* _Goal of the exercise_
Put all of the lines below into a two-column CSV with the headers text and answer. Give one row for each line of text, pairing it with the answer that follows it, and place each value in a single quoted field with line breaks replaced by spaces. Leave the pictures out.

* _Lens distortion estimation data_
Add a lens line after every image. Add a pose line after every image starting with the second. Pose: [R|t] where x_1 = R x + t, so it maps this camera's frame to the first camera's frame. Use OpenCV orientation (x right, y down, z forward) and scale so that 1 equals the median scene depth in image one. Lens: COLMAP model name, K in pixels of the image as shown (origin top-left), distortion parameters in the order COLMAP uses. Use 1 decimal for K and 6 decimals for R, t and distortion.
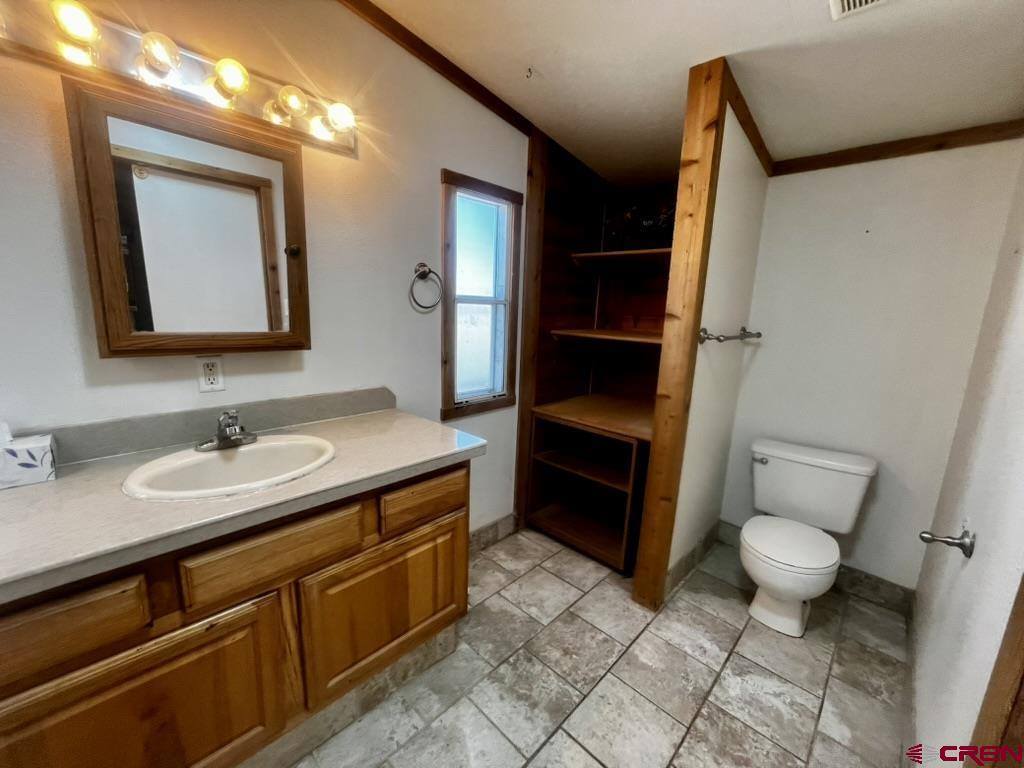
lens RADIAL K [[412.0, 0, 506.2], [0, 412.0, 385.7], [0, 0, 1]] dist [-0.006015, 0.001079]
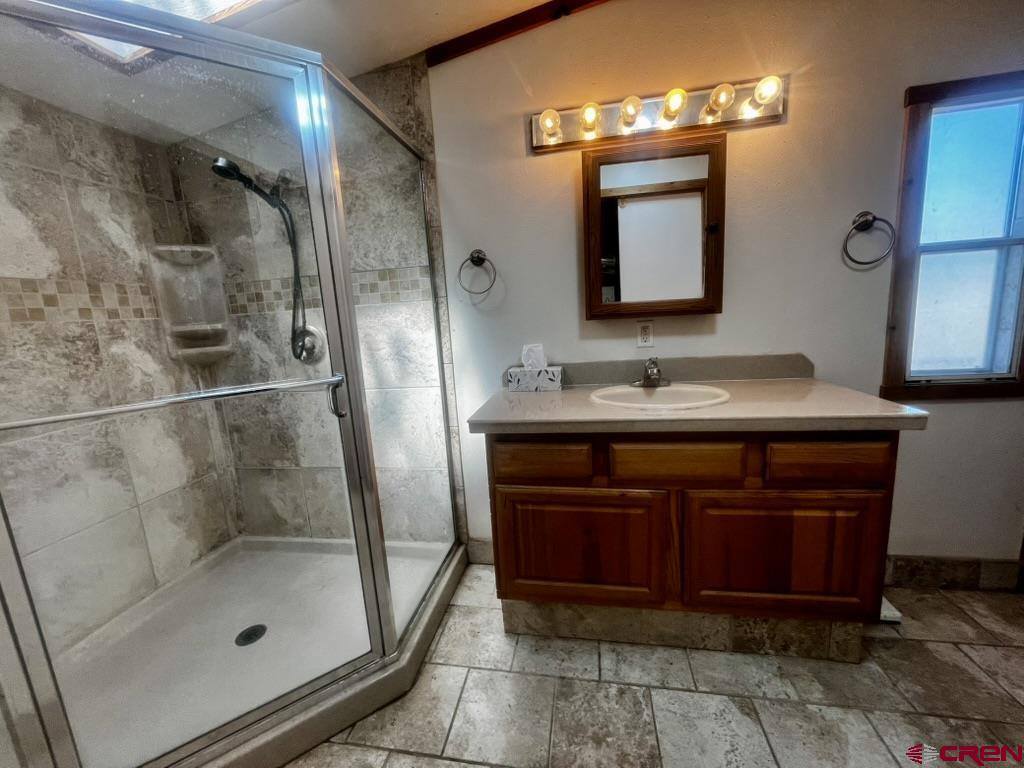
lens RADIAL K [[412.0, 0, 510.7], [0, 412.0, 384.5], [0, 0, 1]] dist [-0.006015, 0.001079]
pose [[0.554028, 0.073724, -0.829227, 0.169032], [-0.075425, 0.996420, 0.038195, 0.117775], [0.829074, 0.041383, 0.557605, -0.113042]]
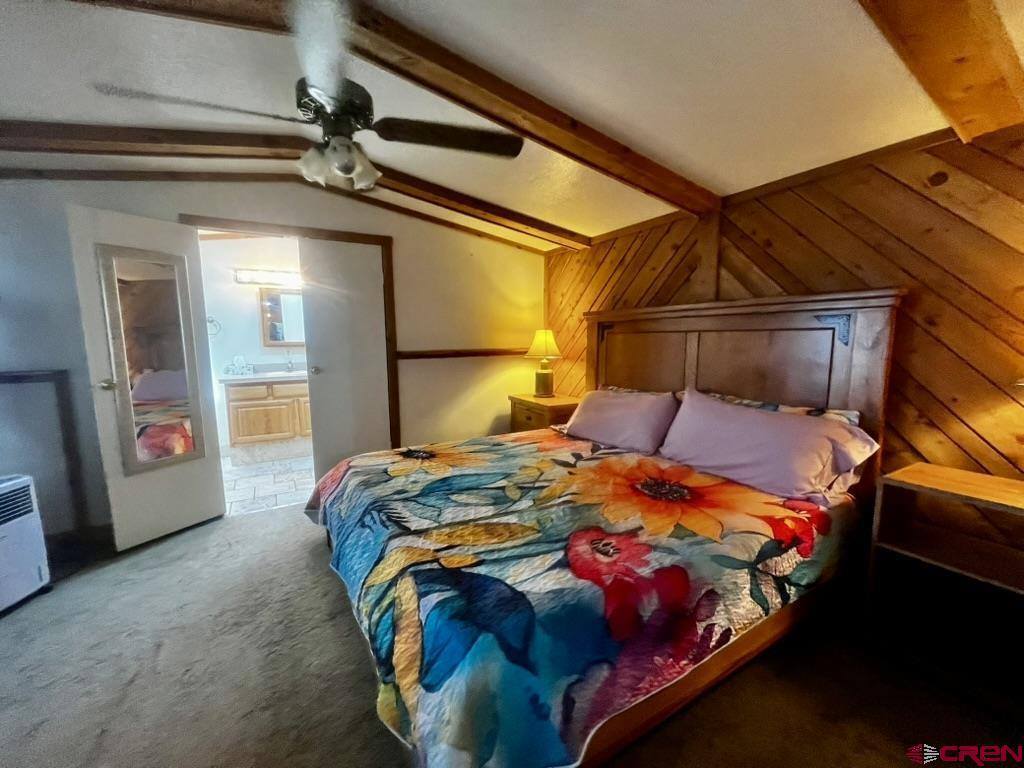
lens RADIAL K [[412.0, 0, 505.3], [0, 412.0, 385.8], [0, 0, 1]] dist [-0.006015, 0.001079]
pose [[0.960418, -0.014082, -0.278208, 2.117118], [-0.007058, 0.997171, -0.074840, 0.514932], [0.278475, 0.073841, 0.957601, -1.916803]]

* _Result_
text,answer
"Add a lens line after every image. Add a pose line after every image starting with the second. Pose: [R|t] where x_1 = R x + t, so it maps this camera's frame to the first camera's frame. Use OpenCV orientation (x right, y down, z forward) and scale so that 1 equals the median scene depth in image one. Lens: COLMAP model name, K in pixels of the image as shown (origin top-left), distortion parameters in the order COLMAP uses. Use 1 decimal for K and 6 decimals for R, t and distortion.","lens RADIAL K [[412.0, 0, 506.2], [0, 412.0, 385.7], [0, 0, 1]] dist [-0.006015, 0.001079] lens RADIAL K [[412.0, 0, 510.7], [0, 412.0, 384.5], [0, 0, 1]] dist [-0.006015, 0.001079] pose [[0.554028, 0.073724, -0.829227, 0.169032], [-0.075425, 0.996420, 0.038195, 0.117775], [0.829074, 0.041383, 0.557605, -0.113042]] lens RADIAL K [[412.0, 0, 505.3], [0, 412.0, 385.8], [0, 0, 1]] dist [-0.006015, 0.001079] pose [[0.960418, -0.014082, -0.278208, 2.117118], [-0.007058, 0.997171, -0.074840, 0.514932], [0.278475, 0.073841, 0.957601, -1.916803]]"